だけど物心がついてから唯一祝うことの出来る日がある。それが生まれてから一万日目の記念日、緑間にとっては二十七歳と四ヶ月ちょっとの今日なのだ。
「物心がついて、ちゃんと祝えるのは一万日目の今日だけなんだぜ? 十万日なんて生きられないしな。ま、順調に生きてけば二万日目も祝えるけどさ」
日本人の平均寿命を考えれば、二万日目を迎えられる人は多いだろう。その次の三万日目もそれなりに迎えられる人がいるのではないだろうか。でも、桁が変わる瞬間をお祝い出来るのはこれが最後だ。
「だから、今日はオレが真ちゃんを祝う番」
誕生日は一年に一回、必ず祝うことが出来る。けれど、生まれてから一万日目の記念日は一生に一度しか祝うことのない特別な日だ。今日を逃せばもう二度と祝うことは出来ない。そのような日を見逃すことなど出来るものか。昨日は目一杯祝ってもらったから、今日はこちらが祝う番だと高尾は笑う。
「おめでとう、真ちゃん」
言って、そっと触れる唇。
口元に小さく笑みを浮かべたその顔が幸せそうで、それはきっとこちらも同じなんだろう。それだけ目の前の相手が自分にとって特別なのだ。逆もまた然り。
「……しかし、よく知っていたな」
「前に二十七歳の時に一万日目を迎えるって話を聞いたのを思い出してさ。真ちゃんはいつなんだろうって調べたら今日だったんだ」
「そこは自分のを調べるのではないのか」
「オレより真ちゃんのが誕生日早いし、ちゃんとお祝いしたかったから」
この話をいつ聞いたのかは覚えていない。いつだったかに聞いたその話を思い出したのはほんの数ヶ月ほど前のことだ。あの時思い出していなければ、今日と云う日を何もせずに過ごしてしまっただろう。下手をしたら過ぎてから気付いたかもしれない。その前にこうして思い出すことが出来て良かったと心から思う。

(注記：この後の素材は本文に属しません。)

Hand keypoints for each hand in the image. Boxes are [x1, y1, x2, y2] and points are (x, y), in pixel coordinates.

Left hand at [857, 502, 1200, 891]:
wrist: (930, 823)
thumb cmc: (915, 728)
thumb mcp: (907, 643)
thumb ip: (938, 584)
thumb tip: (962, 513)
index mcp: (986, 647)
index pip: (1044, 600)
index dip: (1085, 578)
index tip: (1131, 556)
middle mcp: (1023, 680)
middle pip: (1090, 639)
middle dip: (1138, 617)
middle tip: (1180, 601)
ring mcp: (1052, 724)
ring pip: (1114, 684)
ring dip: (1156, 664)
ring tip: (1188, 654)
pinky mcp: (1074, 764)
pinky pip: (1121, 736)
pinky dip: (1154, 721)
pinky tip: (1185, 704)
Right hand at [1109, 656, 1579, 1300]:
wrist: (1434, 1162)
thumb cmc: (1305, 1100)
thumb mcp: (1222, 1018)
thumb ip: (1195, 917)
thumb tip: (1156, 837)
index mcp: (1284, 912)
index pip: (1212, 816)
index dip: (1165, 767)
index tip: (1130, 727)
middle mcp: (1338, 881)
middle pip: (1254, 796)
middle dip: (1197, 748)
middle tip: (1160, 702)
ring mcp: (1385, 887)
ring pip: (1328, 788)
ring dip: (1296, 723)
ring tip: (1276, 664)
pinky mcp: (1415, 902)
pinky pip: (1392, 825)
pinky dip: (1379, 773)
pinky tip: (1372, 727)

そして、その話を思い出した時に高尾は真っ先に緑間のそれを調べた。自分が生まれてから一万日目はいつなのかも気になったけれど、それ以上に緑間のその日を祝いたいと思ったのだ。
「それが今日だとは思わなかったけどな」
いつだろうと軽い気持ちで計算をしたら、自分の誕生日の次の日が出てくるとは思いもしなかった。それには少々驚いたが、それならその日はきちんとお祝いしようと準備をしていた。
「これも運命ってヤツ?」
「お前の方は三月か四月だがな」
「そればっかりは仕方ねーだろ」
言い合って笑い合う。なんてことのないやり取りが幸せで、それは一緒にいるのがこの男だからだろう。高校で出会い、大学に進学すると同時にルームシェアをはじめ、これからも共に在ることを誓った相手。

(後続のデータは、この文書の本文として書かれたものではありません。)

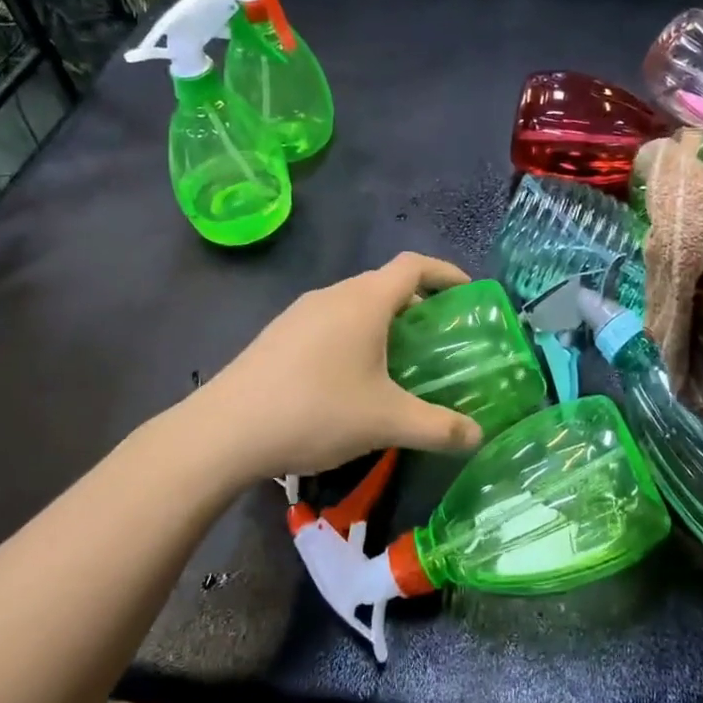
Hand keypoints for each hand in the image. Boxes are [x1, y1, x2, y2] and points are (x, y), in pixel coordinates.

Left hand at [201, 253, 485, 479]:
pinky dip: (354, 336)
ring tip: (399, 361)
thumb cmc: (316, 410)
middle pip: (384, 284)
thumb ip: (438, 428)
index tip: (468, 293)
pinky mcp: (278, 335)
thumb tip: (477, 437)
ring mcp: (300, 313)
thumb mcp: (387, 421)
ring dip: (383, 322)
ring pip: (354, 304)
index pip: (413, 265)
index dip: (445, 273)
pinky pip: (329, 322)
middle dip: (418, 304)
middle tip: (439, 339)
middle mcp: (333, 295)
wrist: (225, 430)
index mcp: (364, 301)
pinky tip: (351, 379)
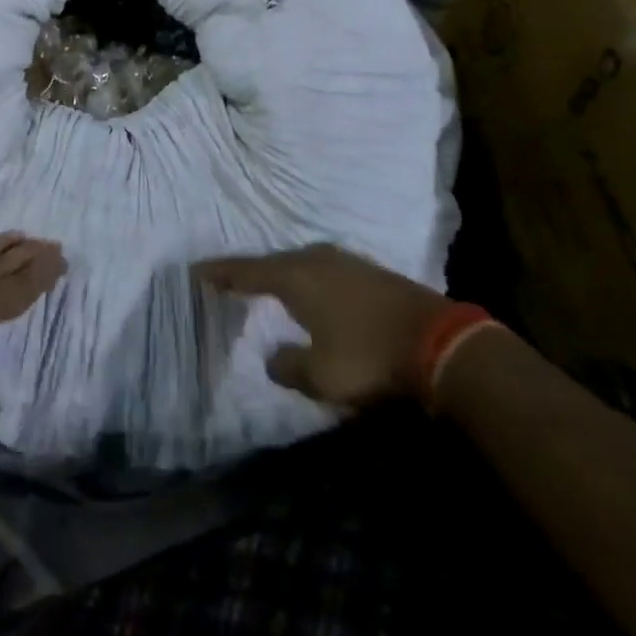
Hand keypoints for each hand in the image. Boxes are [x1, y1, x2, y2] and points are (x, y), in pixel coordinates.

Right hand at [194, 244, 448, 407]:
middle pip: (271, 263)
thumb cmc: (369, 357)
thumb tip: (272, 358)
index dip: (219, 273)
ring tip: (266, 285)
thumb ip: (288, 367)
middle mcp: (313, 259)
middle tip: (229, 280)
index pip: (245, 271)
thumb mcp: (321, 375)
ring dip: (281, 275)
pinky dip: (307, 280)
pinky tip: (312, 292)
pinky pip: (322, 270)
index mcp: (294, 276)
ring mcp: (343, 261)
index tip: (195, 271)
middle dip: (250, 273)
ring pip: (299, 265)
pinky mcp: (367, 271)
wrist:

正式に籍を入れることは出来ないけれど、それでも二人にとっては十分だった。あれは大学を出て社会人になってからのこと。緑間から口にされたそれを高尾は涙を零しながら受け入れた。あの時にもらったペアリングは今も薬指で輝いている。
「その時はオレが祝うのだよ」
「うん、楽しみにしてる」
おそらく今から四ヶ月後になるであろうその日の約束をして、二人はもう一度唇を合わせた。長めの口付けをかわし、ゆっくりと離れながらお互いの姿をその瞳に写す。

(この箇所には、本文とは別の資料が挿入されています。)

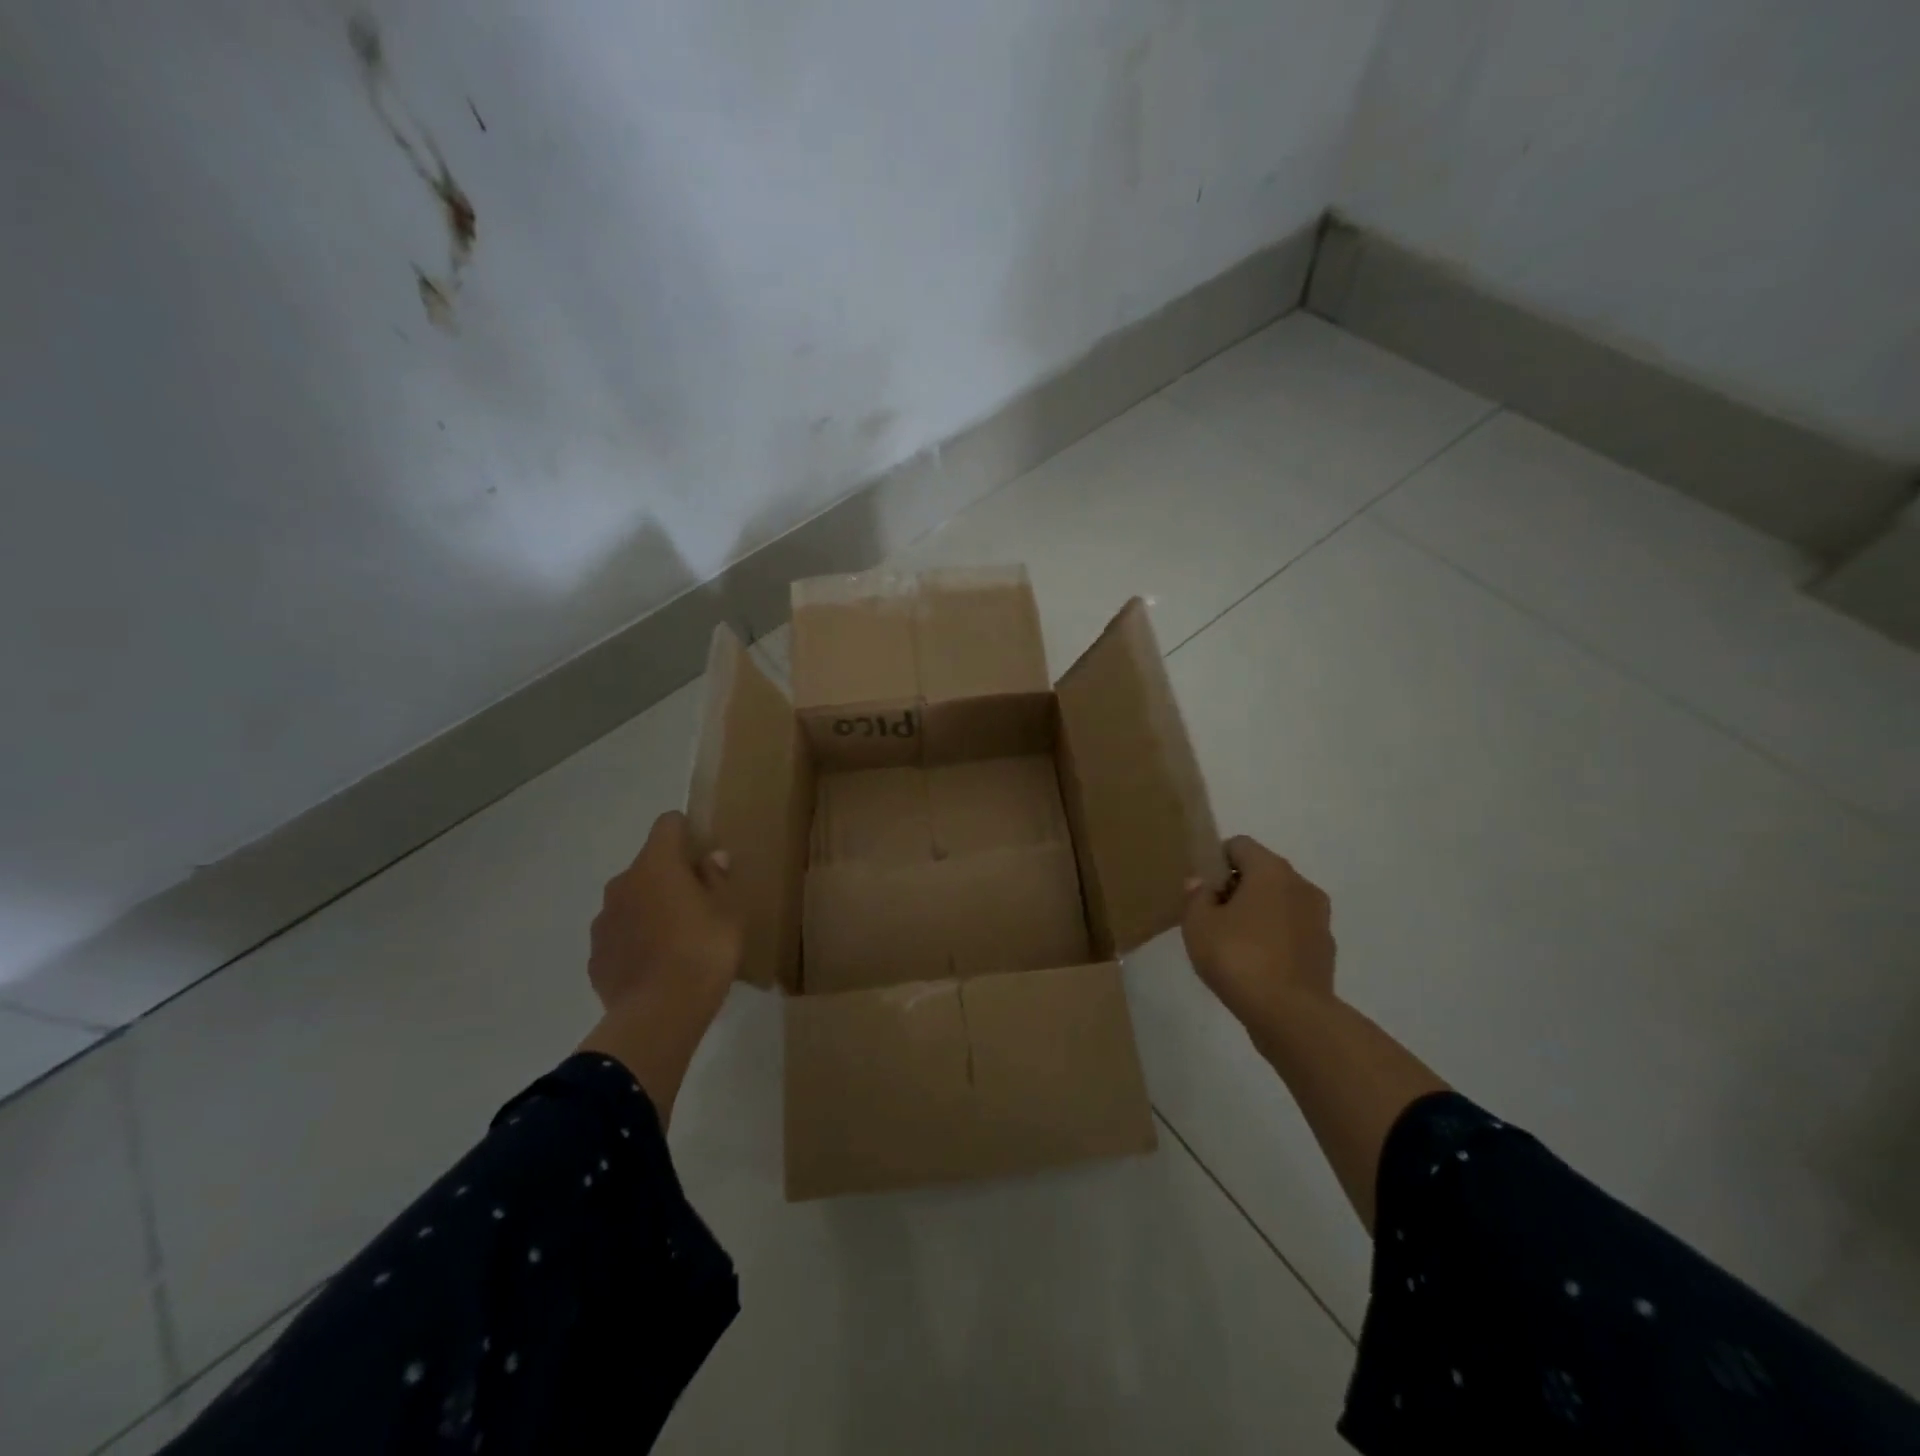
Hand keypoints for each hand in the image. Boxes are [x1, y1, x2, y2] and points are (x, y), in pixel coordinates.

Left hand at [580, 811, 740, 1120]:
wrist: (659, 1014)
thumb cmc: (704, 951)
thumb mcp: (728, 912)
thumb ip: (717, 879)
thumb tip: (711, 858)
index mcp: (657, 864)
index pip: (668, 824)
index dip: (687, 831)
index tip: (703, 852)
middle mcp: (623, 883)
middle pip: (648, 864)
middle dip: (670, 876)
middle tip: (698, 903)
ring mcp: (604, 920)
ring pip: (631, 900)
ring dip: (650, 908)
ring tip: (677, 939)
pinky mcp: (596, 955)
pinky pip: (620, 935)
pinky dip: (636, 941)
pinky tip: (657, 965)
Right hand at [1181, 835, 1335, 1032]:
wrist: (1291, 1016)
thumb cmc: (1239, 958)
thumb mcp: (1198, 925)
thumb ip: (1196, 897)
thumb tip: (1202, 884)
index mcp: (1271, 870)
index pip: (1239, 845)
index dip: (1216, 861)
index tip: (1202, 889)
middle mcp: (1301, 885)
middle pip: (1262, 872)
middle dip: (1237, 888)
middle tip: (1212, 917)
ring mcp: (1319, 918)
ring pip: (1280, 902)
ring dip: (1258, 913)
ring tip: (1234, 943)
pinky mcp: (1325, 949)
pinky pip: (1292, 930)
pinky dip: (1275, 938)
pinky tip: (1256, 964)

「だけど今日はオレが祝う日だから、ちょっと付き合ってよ」
「それならさっさと片付けるぞ」
立ち上がって緑間に続くように高尾も腰を上げる。すぐに肯定が返ってくることが嬉しい、なんてことは緑間にもバレているのだろう。だけど、その緑間も僅かに口元を緩めていることは高尾も気付いている。
携帯と財布を手に取り、部屋の戸締りを済ませると二人は一緒に玄関を出た。青い空の下を並んで歩きながら、そっと触れた手をそのまま重ねて。